§ WHAT TO WORK ON:
Dropping every picture, set down exactly the lines in the entries below, starting with the line with "La Institució CERCA" and going on through the line with "Publications récentes".

§ DATA EXCERPTS:
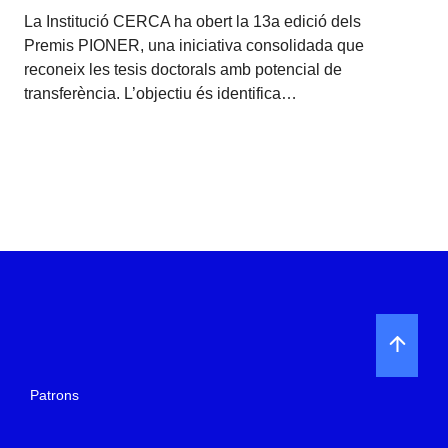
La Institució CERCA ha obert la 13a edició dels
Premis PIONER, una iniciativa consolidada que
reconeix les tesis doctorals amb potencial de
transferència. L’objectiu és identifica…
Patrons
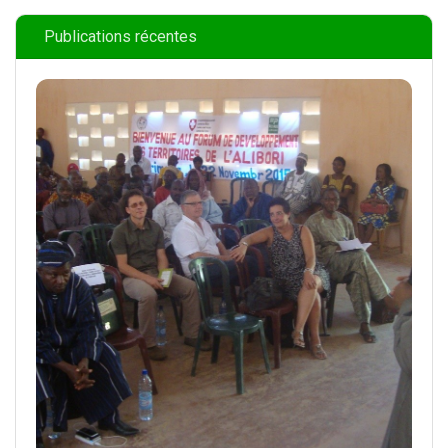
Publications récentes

...

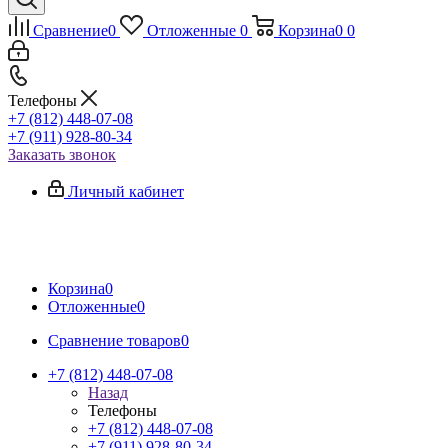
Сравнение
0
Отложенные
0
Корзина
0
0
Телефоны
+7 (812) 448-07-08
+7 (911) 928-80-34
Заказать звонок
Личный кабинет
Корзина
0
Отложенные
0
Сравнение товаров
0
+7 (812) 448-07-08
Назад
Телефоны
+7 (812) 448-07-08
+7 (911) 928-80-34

§ EXPECTED ANSWER:
La Institució CERCA ha obert la 13a edició dels
Premis PIONER, una iniciativa consolidada que
reconeix les tesis doctorals amb potencial de
transferència. L’objectiu és identifica…
Patrons
Publications récentes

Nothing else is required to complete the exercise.